Can you continue the piece below on organizing a college paper, picking up right after its final sentence?

— TEXT SEGMENT —
»»

Organizing a College Paper

Develop a plan of the structure and content of a college paper. This does not have to be substantial: just a few sentences to indicate thoughts, ideas and arguments and their progression.  If a college paper of a few thousand words has to be produced that analyses the use of blogs as a learning tool at a University, the outline could look something like this:

“Introduce blogs in general: where did they come from and why are they being used in different context such as in business.  Need to find general business applications of blogs”

“Next, mention how these blogs were introduced into the education system: where in education are they being used and why are they being used.  Need to find literature that explains the introduction of blogs into education”

“Describe how they are being used currently as learning tools: what does the research say about how they are being used, and are they effective?”

“Describe the current negative views of blogs as learning tools.  Need to find case examples and literature that examines the perspectives of students”

“Describe the current positive views of blogs as learning tools.  Need to find case examples and literature that examines the perspectives of students”

“Explain how these negative and positive views have occurred.  Need to read the discussion sections and analyse how the authors have explained the occurrence of such views, comparing them with each other to identify any relationships or commonality”

“Analyse and suggest recommendations and suggestions of what could be done to make blogs better learning tools for students.  Need to make educated judgements based on what the researchers have argued.”

What should therefore be gained is an understanding of what information is to be written, how this information is to be written, and what possible resources could be used to help construct each section.  What should also be gained through outlining an essay is documenting how ideas and arguments should be developed.

««

— RECORDS SUPPLIED —
»»

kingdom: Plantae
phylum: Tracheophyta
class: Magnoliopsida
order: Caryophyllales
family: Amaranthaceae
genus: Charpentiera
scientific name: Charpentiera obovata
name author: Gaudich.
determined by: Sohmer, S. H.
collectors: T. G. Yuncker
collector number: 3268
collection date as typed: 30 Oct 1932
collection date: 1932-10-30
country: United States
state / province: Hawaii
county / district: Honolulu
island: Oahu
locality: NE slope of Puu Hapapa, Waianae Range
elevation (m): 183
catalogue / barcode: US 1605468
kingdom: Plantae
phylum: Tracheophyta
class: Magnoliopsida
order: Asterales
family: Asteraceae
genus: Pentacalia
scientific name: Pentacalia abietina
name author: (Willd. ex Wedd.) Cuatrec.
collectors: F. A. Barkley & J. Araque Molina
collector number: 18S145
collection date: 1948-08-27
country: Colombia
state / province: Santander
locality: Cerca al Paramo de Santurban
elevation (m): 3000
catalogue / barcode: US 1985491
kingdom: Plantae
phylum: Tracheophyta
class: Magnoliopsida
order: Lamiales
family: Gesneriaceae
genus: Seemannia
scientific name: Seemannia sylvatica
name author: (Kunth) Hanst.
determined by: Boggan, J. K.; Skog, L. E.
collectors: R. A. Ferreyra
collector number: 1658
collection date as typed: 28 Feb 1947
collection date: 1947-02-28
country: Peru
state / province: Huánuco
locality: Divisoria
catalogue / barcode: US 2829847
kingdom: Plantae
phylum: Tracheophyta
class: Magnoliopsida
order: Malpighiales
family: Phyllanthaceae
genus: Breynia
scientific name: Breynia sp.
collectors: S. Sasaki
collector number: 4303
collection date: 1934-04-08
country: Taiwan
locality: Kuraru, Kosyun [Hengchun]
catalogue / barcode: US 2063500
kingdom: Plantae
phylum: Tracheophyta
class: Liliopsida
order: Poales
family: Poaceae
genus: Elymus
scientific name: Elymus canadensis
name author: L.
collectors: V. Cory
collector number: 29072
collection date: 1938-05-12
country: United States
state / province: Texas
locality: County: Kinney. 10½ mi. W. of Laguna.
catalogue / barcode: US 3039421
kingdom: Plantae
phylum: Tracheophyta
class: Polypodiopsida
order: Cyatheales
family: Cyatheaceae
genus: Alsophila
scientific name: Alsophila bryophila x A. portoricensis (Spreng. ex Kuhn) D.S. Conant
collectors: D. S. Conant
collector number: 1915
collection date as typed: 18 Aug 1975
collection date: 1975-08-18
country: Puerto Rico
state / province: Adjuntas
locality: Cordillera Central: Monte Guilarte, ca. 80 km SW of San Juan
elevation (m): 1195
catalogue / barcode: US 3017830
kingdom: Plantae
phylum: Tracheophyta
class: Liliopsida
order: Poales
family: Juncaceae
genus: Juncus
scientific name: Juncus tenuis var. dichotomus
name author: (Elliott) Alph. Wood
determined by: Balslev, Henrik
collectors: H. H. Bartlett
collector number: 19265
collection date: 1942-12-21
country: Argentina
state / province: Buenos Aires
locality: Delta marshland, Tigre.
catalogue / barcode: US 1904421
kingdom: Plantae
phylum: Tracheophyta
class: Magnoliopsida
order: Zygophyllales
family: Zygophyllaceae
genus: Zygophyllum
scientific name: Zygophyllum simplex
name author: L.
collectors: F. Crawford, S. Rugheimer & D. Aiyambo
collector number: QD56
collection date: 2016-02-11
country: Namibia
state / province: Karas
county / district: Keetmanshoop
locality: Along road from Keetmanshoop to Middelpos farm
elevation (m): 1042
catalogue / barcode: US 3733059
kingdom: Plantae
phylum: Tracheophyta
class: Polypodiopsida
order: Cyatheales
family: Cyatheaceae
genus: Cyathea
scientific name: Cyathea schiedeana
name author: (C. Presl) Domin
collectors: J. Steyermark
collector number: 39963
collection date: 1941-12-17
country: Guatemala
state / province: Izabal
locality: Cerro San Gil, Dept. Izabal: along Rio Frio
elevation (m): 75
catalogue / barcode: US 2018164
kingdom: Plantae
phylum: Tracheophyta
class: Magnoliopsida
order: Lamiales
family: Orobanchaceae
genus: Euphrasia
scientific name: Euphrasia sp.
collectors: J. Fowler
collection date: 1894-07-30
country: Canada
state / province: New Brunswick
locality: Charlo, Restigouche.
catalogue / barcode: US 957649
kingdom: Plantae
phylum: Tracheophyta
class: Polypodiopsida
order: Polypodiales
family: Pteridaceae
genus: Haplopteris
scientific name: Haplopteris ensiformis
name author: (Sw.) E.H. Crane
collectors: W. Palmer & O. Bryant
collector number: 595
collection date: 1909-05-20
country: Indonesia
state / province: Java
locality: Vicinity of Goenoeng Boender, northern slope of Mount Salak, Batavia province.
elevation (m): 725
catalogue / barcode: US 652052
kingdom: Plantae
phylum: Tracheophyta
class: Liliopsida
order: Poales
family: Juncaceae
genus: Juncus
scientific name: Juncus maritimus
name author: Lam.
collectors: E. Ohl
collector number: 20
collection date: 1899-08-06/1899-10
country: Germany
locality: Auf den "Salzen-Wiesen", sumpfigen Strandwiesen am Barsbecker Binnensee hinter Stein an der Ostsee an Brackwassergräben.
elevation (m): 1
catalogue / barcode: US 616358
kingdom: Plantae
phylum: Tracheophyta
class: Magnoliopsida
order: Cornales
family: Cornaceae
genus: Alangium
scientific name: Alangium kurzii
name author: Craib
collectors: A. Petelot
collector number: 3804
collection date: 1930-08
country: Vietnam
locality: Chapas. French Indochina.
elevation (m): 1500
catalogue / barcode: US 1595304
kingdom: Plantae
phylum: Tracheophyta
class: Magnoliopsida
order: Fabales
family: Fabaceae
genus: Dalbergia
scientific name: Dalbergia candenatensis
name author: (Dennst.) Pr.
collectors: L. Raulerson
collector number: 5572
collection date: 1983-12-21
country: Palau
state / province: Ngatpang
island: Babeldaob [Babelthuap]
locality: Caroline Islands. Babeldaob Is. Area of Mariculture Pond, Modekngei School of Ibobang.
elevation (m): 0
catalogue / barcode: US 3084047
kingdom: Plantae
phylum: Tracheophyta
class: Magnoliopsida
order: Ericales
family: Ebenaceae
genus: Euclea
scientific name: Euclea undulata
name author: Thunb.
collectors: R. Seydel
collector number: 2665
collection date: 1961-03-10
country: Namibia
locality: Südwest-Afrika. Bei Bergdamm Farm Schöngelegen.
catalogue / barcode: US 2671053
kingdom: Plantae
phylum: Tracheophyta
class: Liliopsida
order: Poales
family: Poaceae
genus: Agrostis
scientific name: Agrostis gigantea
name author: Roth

««

— RESULT OF THE TASK —
Another key to organizing a research paper is to understand the different writing styles used to communicate a progressive and logical flow from description to analysis.  These writing styles include descriptive, exploratory, persuasive and analytical.  In other words, a college paper begins with descriptions of the subject matter, then explanations of existing conditions of the subject matter, and then discussions and evaluations of how and why certain conditions of the subject matter can and should change.

Sentences need to be developed into paragraphs.  This begins with understanding that a paragraph is a single unit of thought or idea; a sentence within a paragraph deals with a single aspect of that thought or idea. There, therefore, needs to be a transition of thought or idea between each paragraph and, where possible, a display of a development of ideas and arguments.

A completed first draft of an essay enters a phase of proofreading and reediting to check that the ideas and arguments flow progressively and logically, that all information is correct and references are included in the appropriate places, and to catch grammatical and general typing errors.  This is a continuous process until the college paper is logically correct and error free.  Proofreading should involve a few people as well as the author so that as many errors as possible are found and corrected.

Once the college paper has been completed, do not forget to add a contents page.  Additionally, add a sheet of information including course name, module name, name of the assignment marker, and any student registration information as required.  Protect the college paper using a plastic wallet or plastic document holder, and then hand it in for marking. 

Do ensure to read through the assignment brief before handing in the college paper for marking to ensure that all criteria has been met.  

Key aspects to organizing a college paper are to understand the structure and content of the paper, understanding the academic terminology to produce substantial essays, and to organize thoughts and arguments in a way that is progressive.